I Am Exhausted!
As I sit here and type this I am sipping on a coke zero after I having had a long cold shower and taken some panadol for this tired dull headache I have! I can’t remember the last time I have been this tired or my body so achy, but In saying that I can’t remember the last time I have felt so fulfilled!
The last 3 days have been an emotional roller coaster and I am beyond grateful to God for this adventure He has us on.
Day 1 started with breakfast at the base before loading up the ute and vans and heading out to the Colonia, where we would see the harsh reality of life here. As we left Mazatlan and headed into the “suburbs” we were met with the reason why we were here. The streets went from concrete to dirt, the buildings went from nice to ruins and the nicely clothed people soon become people without shoes and tattered clothing.
The houses became shacks and lean to’s and rubbish was littered everywhere. In between the sadness were little pockets of happiness where people had planted gardens and children ran around with big grins on their faces, not knowing any other way of life.
We pulled up to where we were building and I couldn’t hold back the tears as we met the family we were building for. Diego is 75, his wife Gabby is 63 and they share their shack with their 18-year-old grandson Jesus and his 14-year-old wife (and no, that is not a typo, yes she is married at 14!) Diego and Gabby have lived on this piece of land for 23 years, through the heat, through the tropical storms and everything in between! They have a small lean-to for shelter but when the storms hit they sleep under a tarp.
The concrete pad had already been laid and so once everything was unpacked we were into it…….
Within minutes, people were painting boards, metal framing was being screwed together, and everyone, yep all 22 of us, were busy doing something! As the sun beat down there were few places for shade and so we sweated in the 38-degree heat. All dignity and caring what we looked like went out the window, as we all worked hard for this family who needed us.
We welcomed the snack breaks and our lunch of tortillas were finished within minutes.
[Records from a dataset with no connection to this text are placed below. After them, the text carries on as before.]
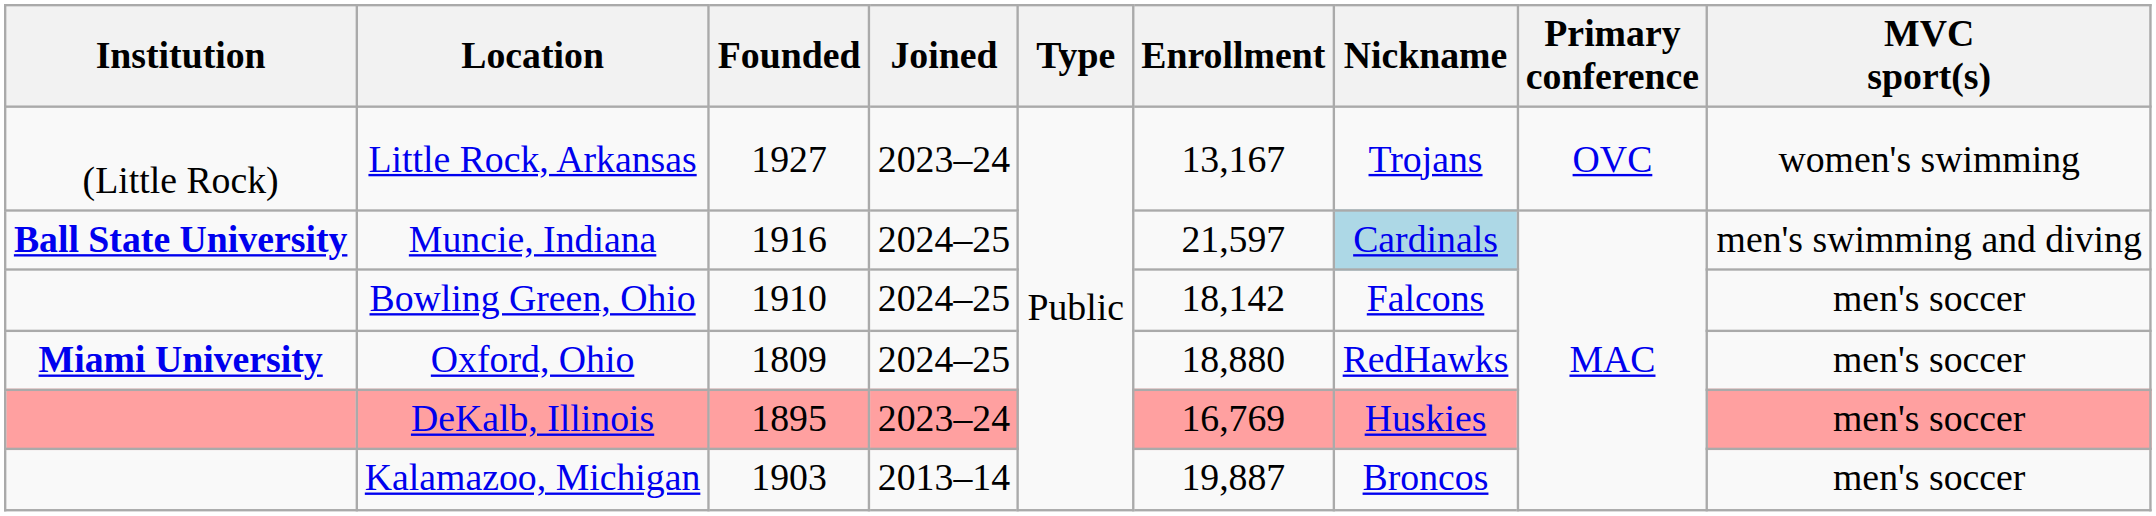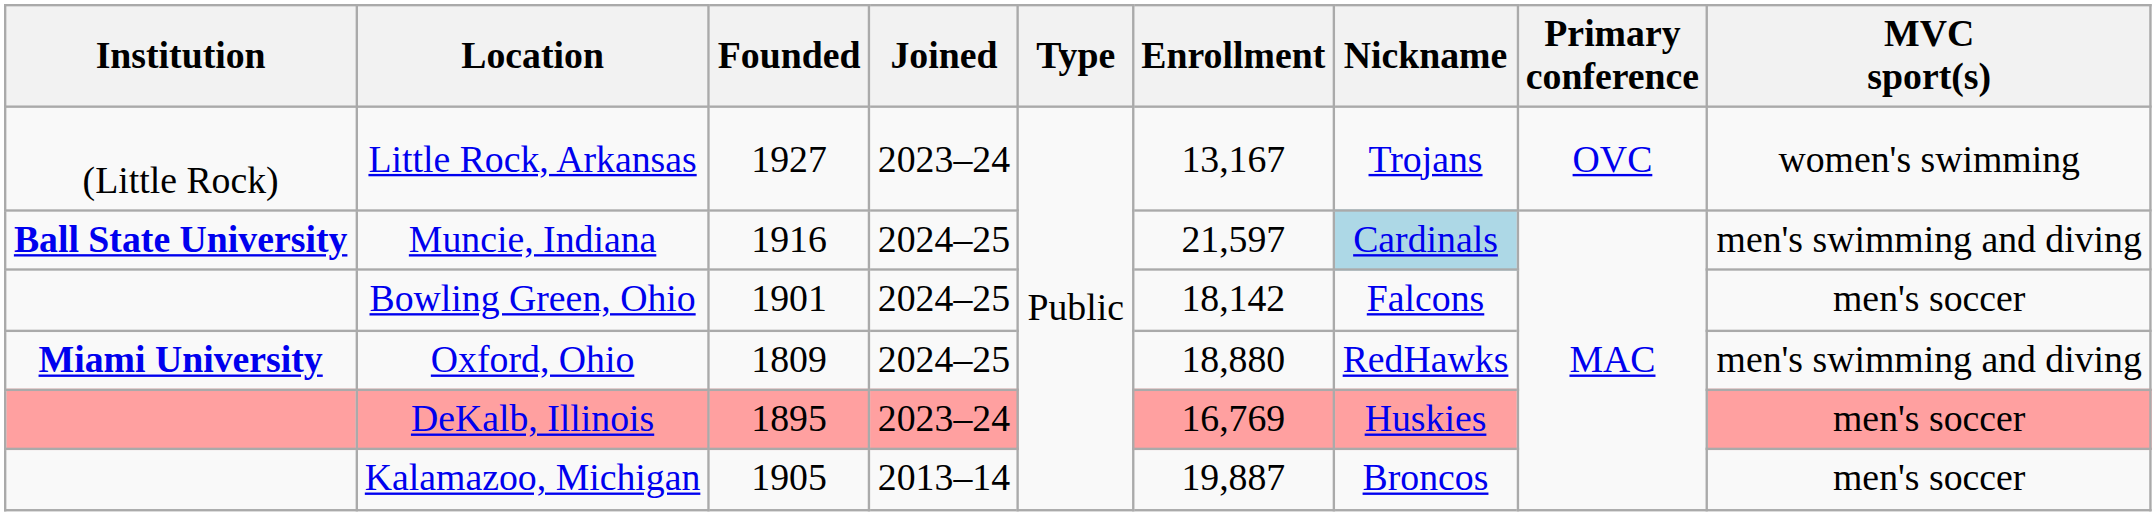Bowling Green, Ohio | Founded: 1910 -> 1901
Oxford, Ohio | MVC sport(s): men's soccer -> men's swimming and diving
Kalamazoo, Michigan | Founded: 1903 -> 1905
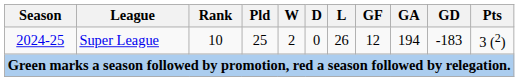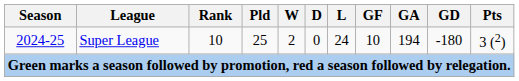2024-25 | L: 26 -> 24
2024-25 | GF: 12 -> 10
2024-25 | GD: -183 -> -180
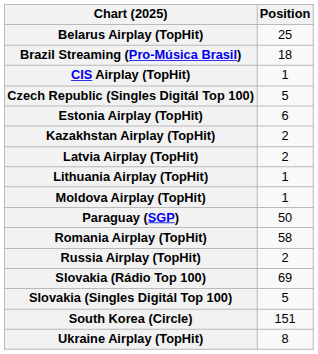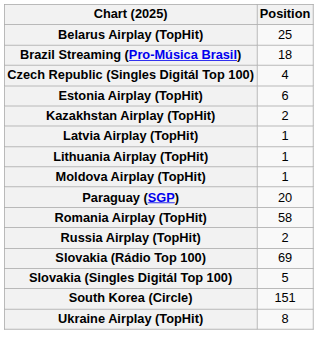- row: CIS Airplay (TopHit) | 1
Czech Republic (Singles Digitál Top 100) | Position: 5 -> 4
Latvia Airplay (TopHit) | Position: 2 -> 1
Paraguay (SGP) | Position: 50 -> 20
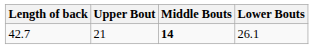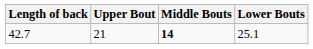42.7 | Lower Bouts: 26.1 -> 25.1
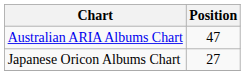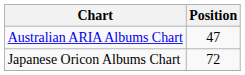Japanese Oricon Albums Chart | Position: 27 -> 72
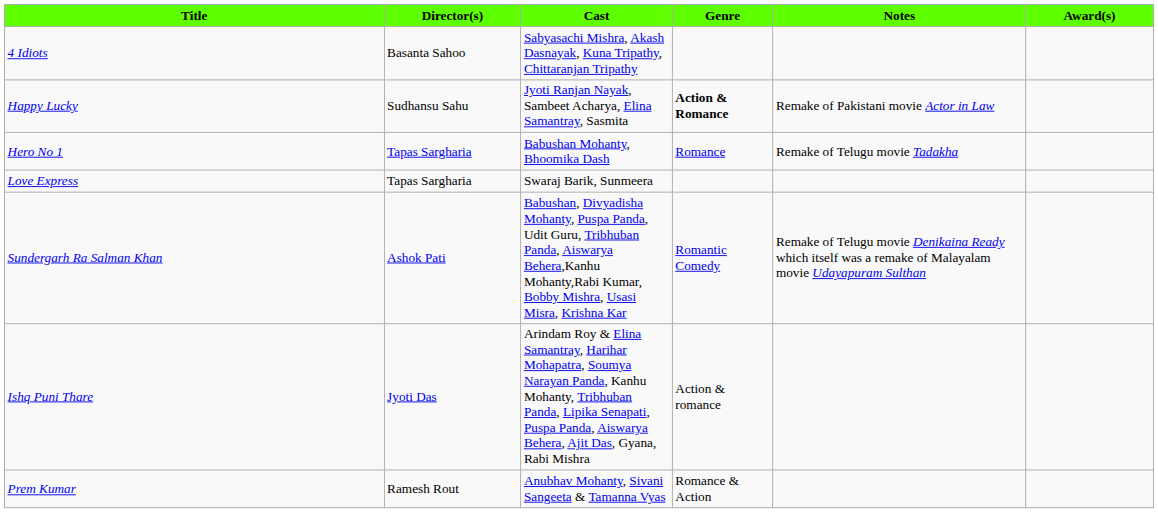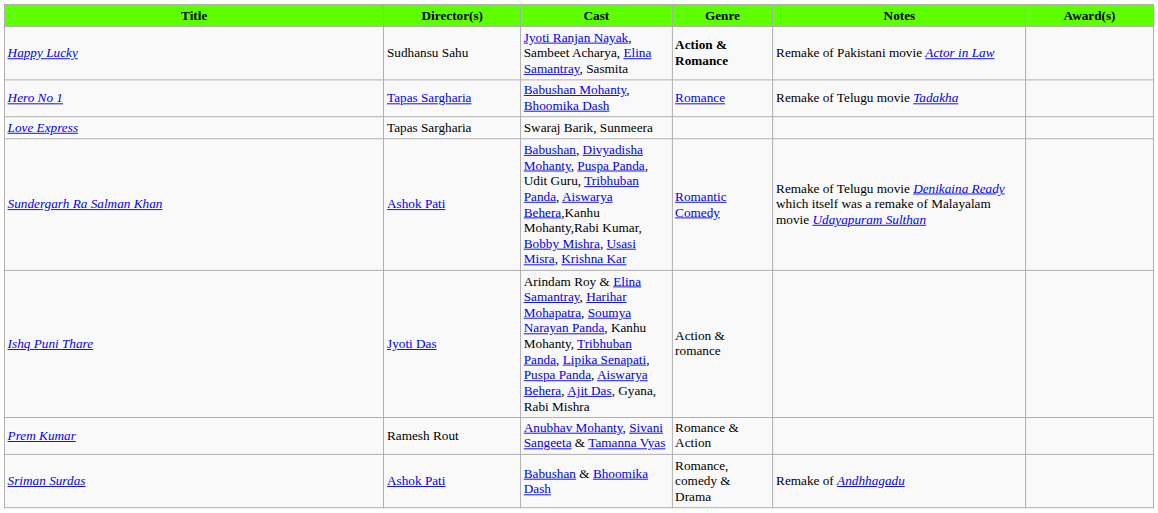- row: 4 Idiots | Basanta Sahoo | Sabyasachi Mishra, Akash Dasnayak, Kuna Tripathy, Chittaranjan Tripathy
+ row: Sriman Surdas | Ashok Pati | Babushan & Bhoomika Dash | Romance, comedy & Drama | Remake of Andhhagadu
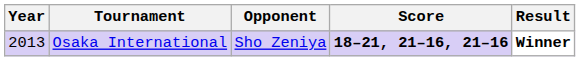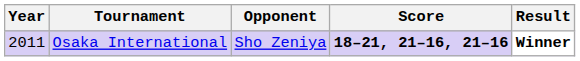Osaka International | Year: 2013 -> 2011
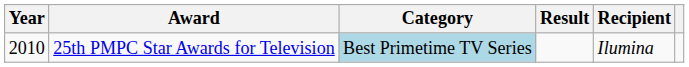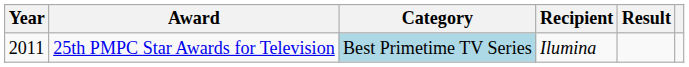columns swapped: Recipient <-> Result
25th PMPC Star Awards for Television | Year: 2010 -> 2011
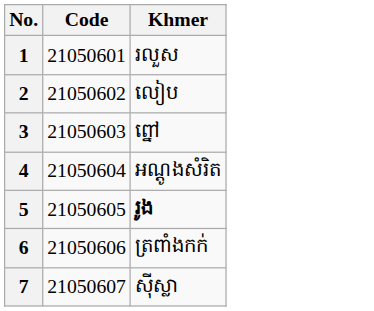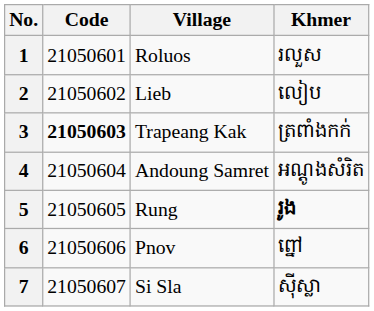+ column: Village | Roluos | Lieb | Trapeang Kak | Andoung Samret | Rung | Pnov | Si Sla
3 | Code: normal -> bold
3 | Khmer: ព្នៅ -> ត្រពាំងកក់
6 | Khmer: ត្រពាំងកក់ -> ព្នៅ
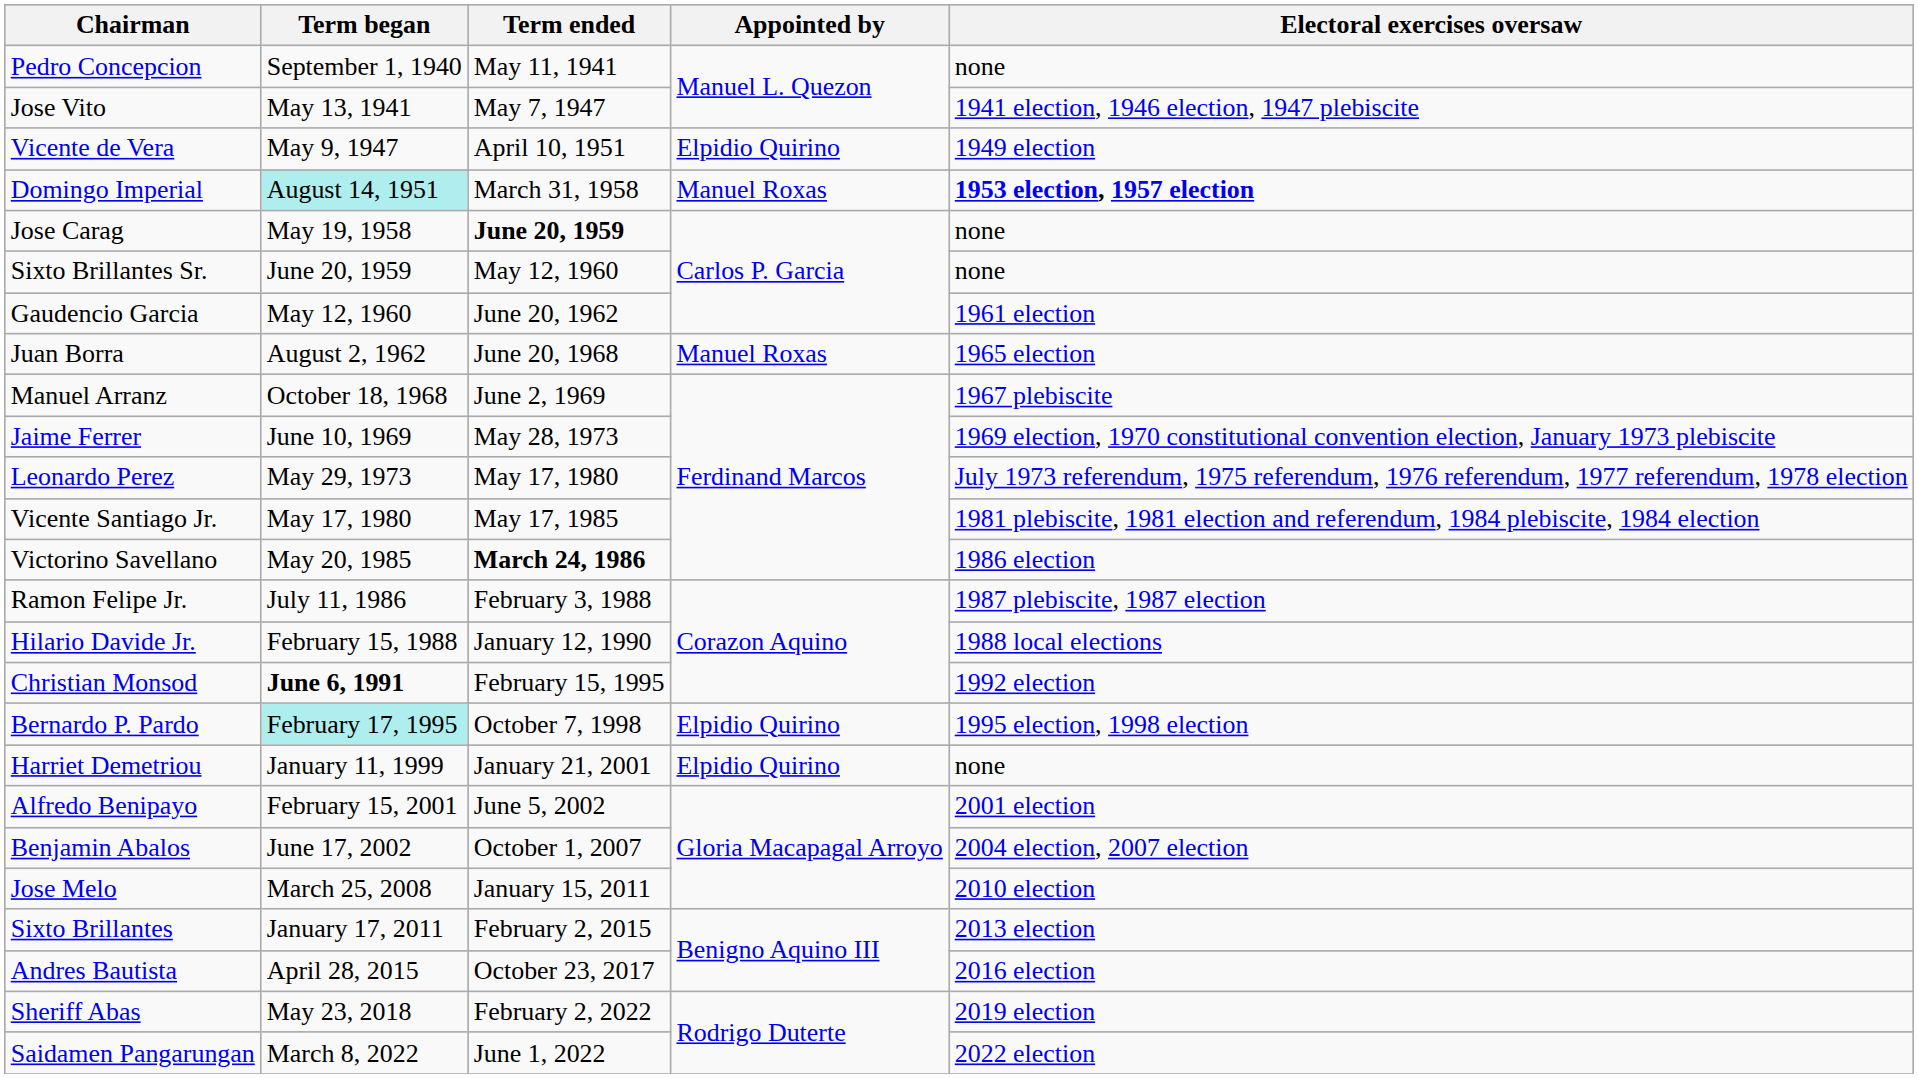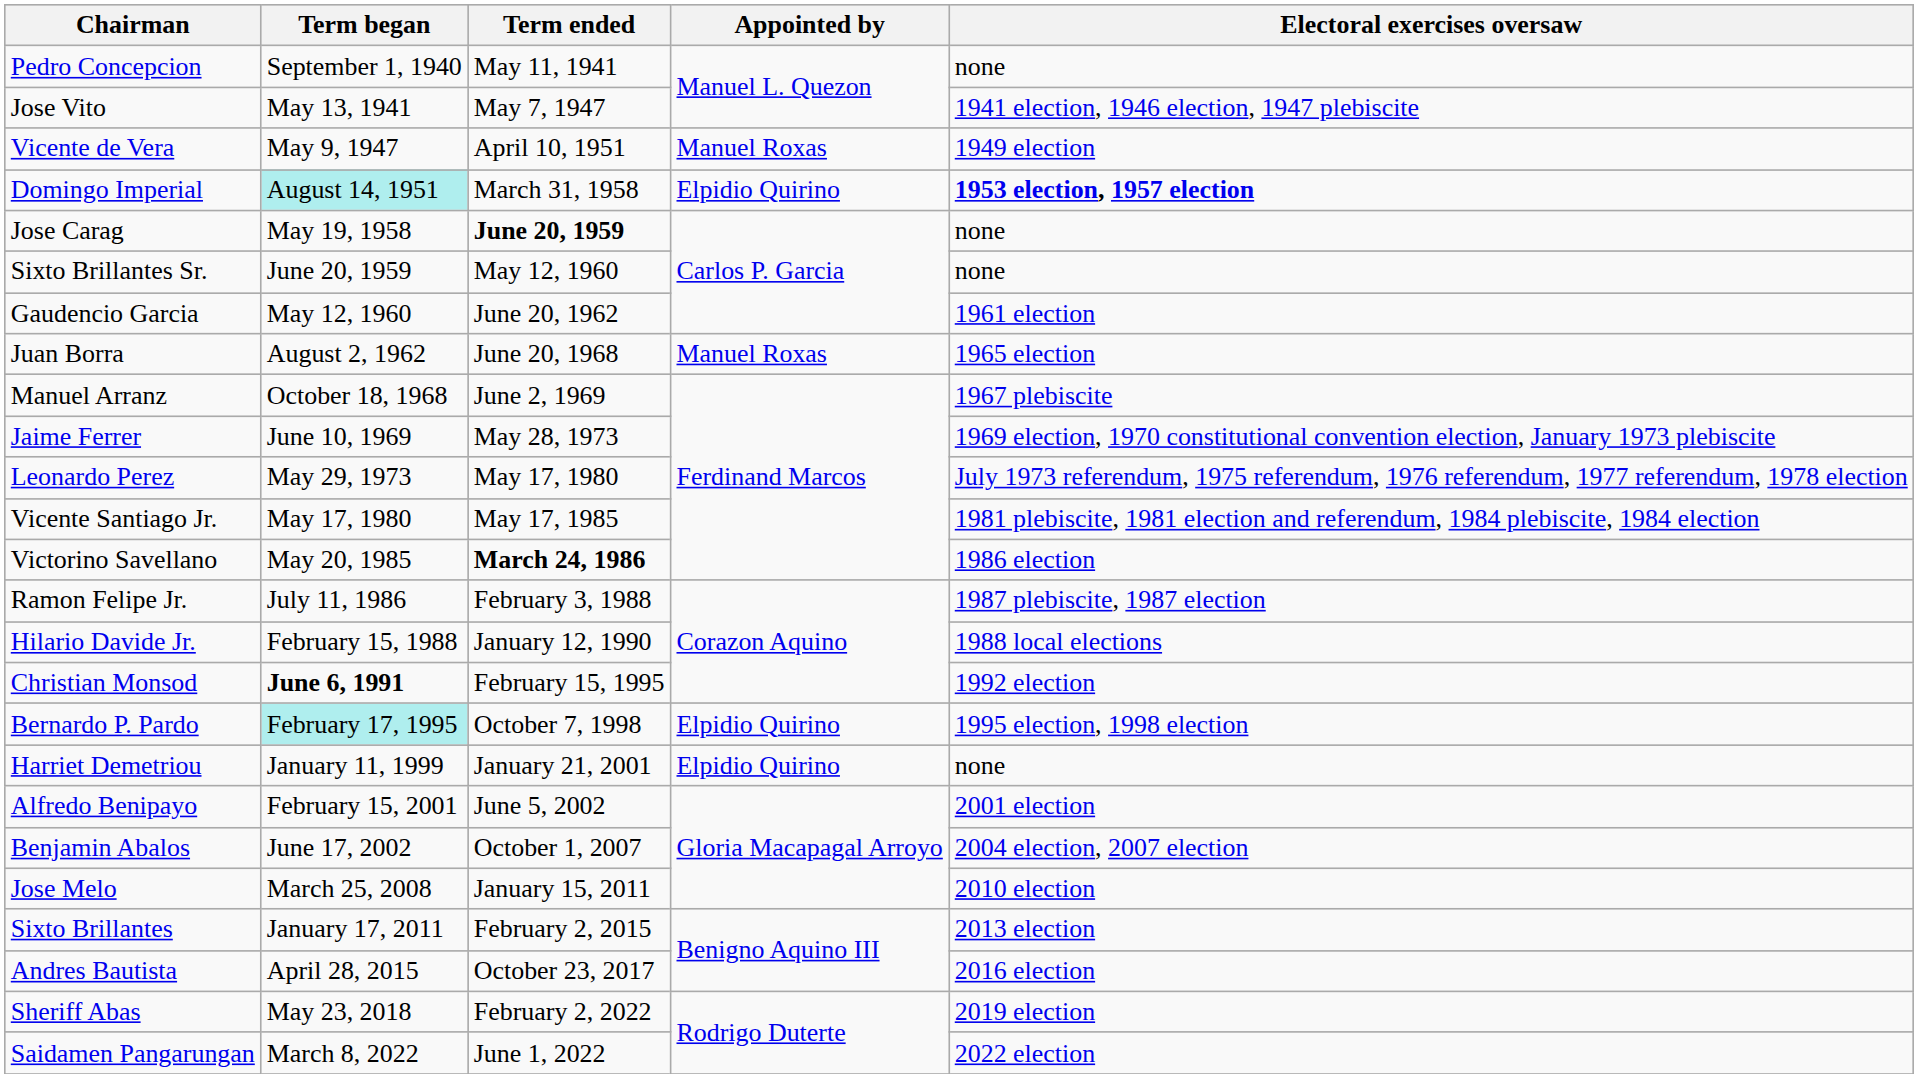Vicente de Vera | Appointed by: Elpidio Quirino -> Manuel Roxas
Domingo Imperial | Appointed by: Manuel Roxas -> Elpidio Quirino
The litres (and litres) of water in the big coolers were guzzled like there was no tomorrow, as we sweated under the hot sun.
The boards were painted a happy shade of green, and because the weather was so hot, they were just about dry as soon as we painted them, so they were pretty much put straight on to the house!
By 4pm, we were all exhausted so called it quits for the day and packed our gear away into the trailer for the night. We went back to the base for dinner and I think we were all in bed asleep by 8.30pm!
Day 2 was a little disappointing as we had a tropical storm the night before so the site was pretty muddy so not suitable for 22 people. It was decided that 9 of us would go to the site and the rest would stay back at the house for the day.
Today we finished screwing the outside on and put up all the Sheetrock (gib board) as well as mudding it (stopping it!) and putting the roof on. Again it was an exhausting day but so rewarding.
Day 3 and we were all back on site again. It was a crazy day as it was our last day and so we wanted to get everything finished for Diego and Gabby.
All hands were on deck as we fitted windows and door frames, finished gib stopping and painted the inside, got the electricity working and did all the finishing touches, to make this house into a home.
As part of our fundraising we had raised enough money for a furniture package, so the truck arrived with beds, fridge, stove, shelving, table and chairs, sheets, towels, plates and shelves full of food! It was exciting to set up home for them.
Finally at around 5 we had finished and so we all gathered around and prayed for the family and handed them the keys. It was emotional to say the least, and again the tears flowed as we watched them walk into their house for the first time. Even though we couldn’t understand them, and they us, no words were needed for us to see what this meant to them. To finally have a bed to sleep in and a place to call their own after 23 years of living in a shack was more than I could comprehend and again the tears rolled down my cheeks with what God has allowed us to be a part of.
I am exhausted, my body is sore and my head hurts from the heat, but my heart is overflowing with thankfulness for this incredible opportunity.